Nos lieux de passage. Rencontre avec la photographe Marine Clément

Retour sur l’exposition “Ces endroits qu’on habite” à la Fondation Biermans-Lapôtre.

« je suis obsédée par toutes ces maisons

tous ces endroits qu’on habite

le temps d’une nuit

de quelques jours

de plusieurs années

tous ces endroits dont on garde en souvenir l’odeur

toutes ces vies qui bougent entre 4 murs

ces endroits où on laisse un bout de nous

ces lieux qui gardent dans leurs murs

un paquet d’âmes

dans l’air, un paquet d’histoires »

Texte de l’exposition de Marine Clément, « Ces endroits qu’on habite »,  du 20 avril au 15 juin 2022 à la fondation Biermans-Lapôtre, Cité Universitaire. Entrée libre (sous couvert de l’acceptation d’entrée du garde) et gratuite

Je la rejoins devant la statue de marbre de la reine Astrid, sur les bancs qui trônent face à la maison belge. Elle a 26 ans et nous vient du Québec. Nomade dans l’âme et influencée par les grands espaces de sa terre natale, Marine est photographe et cheffe opératrice implantée à la Cité ; lieu où elle présente aujourd’hui sa toute première exposition.

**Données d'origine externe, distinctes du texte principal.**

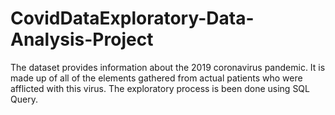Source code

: # CovidDataExploratory-Data-Analysis-Project
The dataset provides information about the 2019 coronavirus pandemic.
It is made up of all of the elements gathered from actual patients who were afflicted with this virus.
The exploratory process is been done using SQL Query.
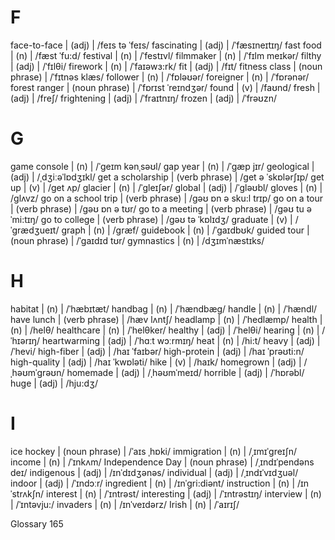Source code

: # F

face-to-face | (adj) | /feɪs tə ˈfeɪs/
fascinating | (adj) | /ˈfæsɪneɪtɪŋ/
fast food | (n) | /fæst ˈfu:d/
festival | (n) | /ˈfestɪvl/
filmmaker | (n) | /ˈfɪlm meɪkər/
filthy | (adj) | /ˈfɪlθi/
firework | (n) | /ˈfaɪəwɜ:rk/
fit | (adj) | /fɪt/
fitness class | (noun phrase) | /ˈfɪtnəs klæs/
follower | (n) | /ˈfɒləʊər/
foreigner | (n) | /ˈfɒrənər/
forest ranger | (noun phrase) | /ˈfɒrɪst ˈreɪndʒər/
found | (v) | /faʊnd/
fresh | (adj) | /freʃ/
frightening | (adj) | /ˈfraɪtnɪŋ/
frozen | (adj) | /ˈfrəʊzn/

# G

game console | (n) | /ˈgeɪm kənˌsəʊl/
gap year | (n) | /ˈgæp jɪr/
geological | (adj) | /ˌdʒiːəˈlɒdʒɪkl/
get a scholarship | (verb phrase) | /get ə ˈskɒlərʃɪp/
get up | (v) | /get ʌp/
glacier | (n) | /ˈgleɪʃər/
global | (adj) | /ˈgləʊbl/
gloves | (n) | /glʌvz/
go on a school trip | (verb phrase) | /gəʊ ɒn ə sku:l trɪp/
go on a tour | (verb phrase) | /gəʊ ɒn ə tʊr/
go to a meeting | (verb phrase) | /gəʊ tu ə ˈmi:tɪŋ/
go to college | (verb phrase) | /gəʊ tə ˈkɒlɪdʒ/
graduate | (v) | /ˈgrædʒueɪt/
graph | (n) | /græf/
guidebook | (n) | /ˈgaɪdbʊk/
guided tour | (noun phrase) | /ˈgaɪdɪd tʊr/
gymnastics | (n) | /dʒɪmˈnæstɪks/

# H

habitat | (n) | /ˈhæbɪtæt/
handbag | (n) | /ˈhændbæg/
handle | (n) | /ˈhændl/
have lunch | (verb phrase) | /hæv lʌntʃ/
headlamp | (n) | /ˈhedlæmp/
health | (n) | /helθ/
healthcare | (n) | /ˈhelθker/
healthy | (adj) | /ˈhelθi/
hearing | (n) | /ˈhɪərɪŋ/
heartwarming | (adj) | /ˈhɑːt wɔːrmɪŋ/
heat | (n) | /hi:t/
heavy | (adj) | /ˈhevi/
high-fiber | (adj) | /haɪ ˈfaɪbər/
high-protein | (adj) | /haɪ ˈprəʊti:n/
high-quality | (adj) | /haɪ ˈkwɒləti/
hike | (v) | /haɪk/
homegrown | (adj) | /ˌhəʊmˈgrəʊn/
homemade | (adj) | /ˌhəʊmˈmeɪd/
horrible | (adj) | /ˈhɒrəbl/
huge | (adj) | /hju:dʒ/

# I

ice hockey | (noun phrase) | /ˈaɪs ˌhɒki/
immigration | (n) | /ˌɪmɪˈgreɪʃn/
income | (n) | /ˈɪnkʌm/
Independence Day | (noun phrase) | /ˌɪndɪˈpendəns deɪ/
indigenous | (adj) | /ɪnˈdɪdʒənəs/
individual | (adj) | /ˌɪndɪˈvɪdʒuəl/
indoor | (adj) | /ˈɪndɔːr/
ingredient | (n) | /ɪnˈgri:diənt/
instruction | (n) | /ɪnˈstrʌkʃn/
interest | (n) | /ˈɪntrəst/
interesting | (adj) | /ˈɪntrəstɪŋ/
interview | (n) | /ˈɪntəvju:/
invaders | (n) | /ɪnˈveɪdərz/
Irish | (n) | /ˈaɪrɪʃ/

Glossary 165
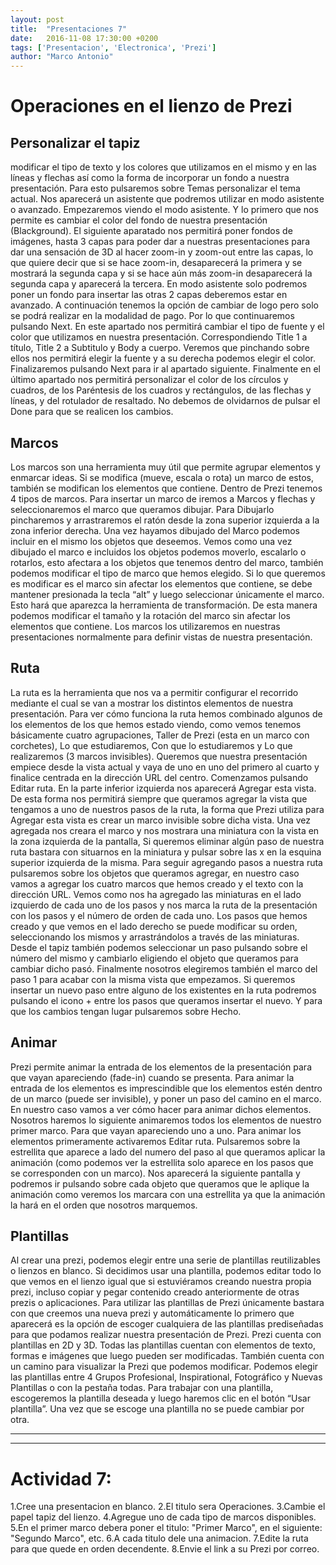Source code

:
 ```yaml
---
layout: post
title:  "Presentaciones 7"
date:   2016-11-08 17:30:00 +0200
tags: ['Presentacion', 'Electronica', 'Prezi']
author: "Marco Antonio"
---
```


# Operaciones en el lienzo de Prezi

## Personalizar el tapiz

modificar el tipo de texto y los colores que utilizamos en el mismo y en las líneas y flechas así como la forma de incorporar un fondo a nuestra presentación.
Para esto pulsaremos sobre Temas personalizar el tema actual.
Nos aparecerá un asistente que podremos utilizar en modo asistente o avanzado. Empezaremos viendo el modo asistente. Y lo primero que nos permite es cambiar el color del fondo de nuestra presentación (Blackground).
El siguiente aparatado nos permitirá poner fondos de imágenes, hasta 3 capas para poder dar a nuestras presentaciones para dar una sensación de 3D al hacer zoom-in y zoom-out entre las capas, lo que quiere decir que si se hace zoom-in, desaparecerá la primera y se mostrará la segunda capa y si se hace aún más zoom-in desaparecerá la segunda capa y aparecerá la tercera. En modo asistente solo podremos poner un fondo para insertar las otras 2 capas deberemos estar en avanzado. A continuación tenemos la opción de cambiar de logo pero solo se podrá realizar en la modalidad de pago. Por lo que continuaremos pulsando Next.
En este apartado nos permitirá cambiar el tipo de fuente y el color que utilizamos en nuestra presentación. Correspondiendo Title 1 a título, Title 2 a Subtitulo y Body a cuerpo. Veremos que pinchando sobre ellos nos permitirá elegir la fuente y a su derecha podemos elegir el color. Finalizaremos pulsando Next para ir al apartado siguiente.
Finalmente en el último apartado nos permitirá personalizar el color de los círculos y cuadros, de los Paréntesis de los cuadros y rectángulos, de las flechas y líneas, y del rotulador de resaltado. No debemos de olvidarnos de pulsar el Done para que se realicen los cambios.

## Marcos

Los marcos son una herramienta muy útil que permite agrupar elementos y enmarcar ideas. Si se modifica (mueve, escala o rota) un marco de estos, también se modifican los elementos que contiene. Dentro de Prezi tenemos 4 tipos de marcos.
Para insertar un marco de iremos a Marcos y flechas y seleccionaremos el marco que queramos dibujar.
Para Dibujarlo pincharemos y arrastraremos el ratón desde la zona superior izquierda a la zona inferior derecha. Una vez hayamos dibujado del Marco podemos incluir en el mismo los objetos que deseemos.
Vemos como una vez dibujado el marco e incluidos los objetos podemos moverlo, escalarlo o rotarlos, esto afectara a los objetos que tenemos dentro del marco, también podemos modificar el tipo de marco que hemos elegido.
Si lo que queremos es modificar es el marco sin afectar los elementos que contiene, se debe mantener presionada la tecla “alt” y luego seleccionar únicamente el marco. Esto hará que aparezca la herramienta de transformación. De esta manera podemos modificar el tamaño y la rotación del marco sin afectar los elementos que contiene.
Los marcos los utilizaremos en nuestras presentaciones normalmente para definir vistas de nuestra presentación.

## Ruta

La ruta es la herramienta que nos va a permitir configurar el recorrido mediante el cual se van a mostrar los distintos elementos de nuestra presentación.
Para ver cómo funciona la ruta hemos combinado algunos de los elementos de los que hemos estado viendo, como vemos tenemos básicamente cuatro agrupaciones, Taller de Prezi (esta en un marco con corchetes), Lo que estudiaremos, Con que lo estudiaremos y Lo que realizaremos (3 marcos invisibles). Queremos que nuestra presentación empiece desde la vista actual y vaya de uno en uno del primero al cuarto y finalice centrada en la dirección URL del centro.
Comenzamos pulsando Editar ruta. En la parte inferior izquierda nos aparecerá Agregar esta vista. De esta forma nos permitirá siempre que queramos agregar la vista que tengamos a uno de nuestros pasos de la ruta, la forma que Prezi utiliza para Agregar esta vista es crear un marco invisible sobre dicha vista.
Una vez agregada nos creara el marco y nos mostrara una miniatura con la vista en la zona izquierda de la pantalla, Si queremos eliminar algún paso de nuestra ruta bastara con situarnos en la miniatura y pulsar sobre las x en la esquina superior izquierda de la misma.
Para seguir agregando pasos a nuestra ruta pulsaremos sobre los objetos que queramos agregar, en nuestro caso vamos a agregar los cuatro marcos que hemos creado y el texto con la dirección URL. Vemos como nos ha agregado las miniaturas en el lado izquierdo de cada uno de los pasos y nos marca la ruta de la presentación con los pasos y el número de orden de cada uno.
Los pasos que hemos creado y que vemos en el lado derecho se puede modificar su orden, seleccionando los mismos y arrastrándolos a través de las miniaturas. Desde el tapiz también podemos seleccionar un paso pulsando sobre el número del mismo y cambiarlo eligiendo el objeto que queramos para cambiar dicho pasó.
Finalmente nosotros elegiremos también el marco del paso 1 para acabar con la misma vista que empezamos. Si queremos insertar un nuevo paso entre alguno de los existentes en la ruta podremos pulsando el icono + entre los pasos que queramos insertar el nuevo. Y para que los cambios tengan lugar pulsaremos sobre Hecho.

## Animar

Prezi permite animar la entrada de los elementos de la presentación para que vayan apareciendo (fade-in) cuando se presenta.
Para animar la entrada de los elementos es imprescindible que los elementos estén dentro de un marco (puede ser invisible), y poner un paso del camino en el marco.
En nuestro caso vamos a ver cómo hacer para animar dichos elementos. Nosotros haremos lo siguiente animaremos todos los elementos de nuestro primer marco. Para que vayan apareciendo uno a uno.
Para animar los elementos primeramente activaremos Editar ruta.
Pulsaremos sobre la estrellita que aparece a lado del numero del paso al que queramos aplicar la animación (como podemos ver la estrellita solo aparece en los pasos que se corresponden con un marco).
Nos aparecerá la siguiente pantalla y podremos ir pulsando sobre cada objeto que queramos que le aplique la animación como veremos los marcara con una estrellita ya que la animación la hará en el orden que nosotros marquemos.

## Plantillas

Al crear una prezi, podemos elegir entre una serie de plantillas reutilizables o lienzos en blanco. Si decidimos usar una plantilla, podemos editar todo lo que vemos en el lienzo igual que si estuviéramos creando nuestra propia prezi, incluso copiar y pegar contenido creado anteriormente de otras prezis o aplicaciones.
Para utilizar las plantillas de Prezi únicamente bastara con que creemos una nueva prezi y automáticamente lo primero que aparecerá es la opción de escoger cualquiera de las plantillas prediseñadas para que podamos realizar nuestra presentación de Prezi.
Prezi cuenta con plantillas en 2D y 3D. Todas las plantillas cuentan con elementos de texto, formas e imágenes que luego pueden ser modificadas. También cuenta con un camino para visualizar la Prezi que podemos modificar.
Podemos elegir las plantillas entre 4 Grupos Profesional, Inspirational, Fotográfico y Nuevas Plantillas o con la pestaña todas.
Para trabajar con una plantilla, escogeremos la plantilla deseada y luego haremos clic en el botón “Usar plantilla”. Una vez que se escoge una plantilla no se puede cambiar por otra.

***
***

# Actividad 7:

1.Cree una presentacion en blanco.
2.El titulo sera Operaciones.
3.Cambie el papel tapiz del lienzo.
4.Agregue uno de cada tipo de marcos disponibles.
5.En el primer marco debera poner el titulo: "Primer Marco", en el siguiente: "Segundo Marco", etc.
6.A cada titulo dele una animacion.
7.Edite la ruta para que quede en orden decendente.
8.Envie el link a su Prezi por correo.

Lorsque la directrice lui propose de redonner vie aux couloirs de la maison belge, elle accepte, mais n’a encore pas la moindre idée de ce qu’elle va faire. Elle repart dans son pays natal et prend le temps de s’y pencher. Elle aurait pu inaugurer cette première expérience dans son petit village canadien, mais aucune thématique reliant ses différents clichés n’avait fait sens jusqu’ici. 

Ce n’est que lorsqu’elle revient à Paris que le déclic se fait : son expo portera sur les pays qu’elle a habités à travers le monde. Avec des photographies de Côte d’Ivoire, de France, d’Espagne, de Madagascar, d’Italie, et même du Canada, dans son village à quelques kilomètres de Montréal où « les gens sont beaucoup plus accessibles directement dans leur habitat, car ils laissent souvent leurs rideaux ouverts, comme si personne ne les voyait ».

@Marine Clément

Marine, avant d’aborder ton périple, revenons à la source : qu’est-ce qui t’a amené à la photographie ? 

J’ai reçu ma première caméra par ma grand-mère, une petite caméra Nikon automatique, pour ma fête. J’avais 12 ans. Mes parents étaient très fâchés parce que ça coûtait extrêmement cher et ils estimaient que ça n’en valait pas la peine pour une enfant. Mais ma grand-mère a tenu bon. Elle les a convaincus que j’avais l’œil pour ça. 

Quand as-tu eu le désir de passer pro ? 

Après mon Erasmus à la Réunion. J’étudiais la télécommunication et je faisais mon stage comme cadreuse-monteuse à la TV. Mes collègues m’ont encouragée à tourner mes propres trucs et à leur vendre ensuite. J’ai commencé à le faire naturellement et peu à peu, je me suis doucement détachée du format documentaire pour me concentrer sur la photographie. 

Quelle différence notoire y a-t-il entre ta pratique photographique au Canada et ta pratique photographique en Europe ? 

Le continent européen a une maturité intellectuelle et un ancrage historique très présent. Par exemple, quand j’étais à Rome, je voyais de l’histoire partout, même quand je mangeais dans la rue ! Tu ne peux pas faire de photo sans qu’il y ait une référence visuelle qui renvoie à l’histoire du pays.

Tu retrouves cette différence dans la sphère cinématographique ? 

Oui et non. Ici, on est sans cesse en train de se poser des questions comme « quel personnage met-on en scène ? », « comment le filme-t-on ? », « comment tourne-t-on une scène de sexe ? de viol ? »,… Mais au final, c’est très présent au Québec aussi : si on prend le dernier film « Babysitter » de Monia Chokri par exemple, elle est vraiment allée loin dans sa réflexion sur le médium. 

Tu n’as pas exploré que le continent européen, le continent africain aussi.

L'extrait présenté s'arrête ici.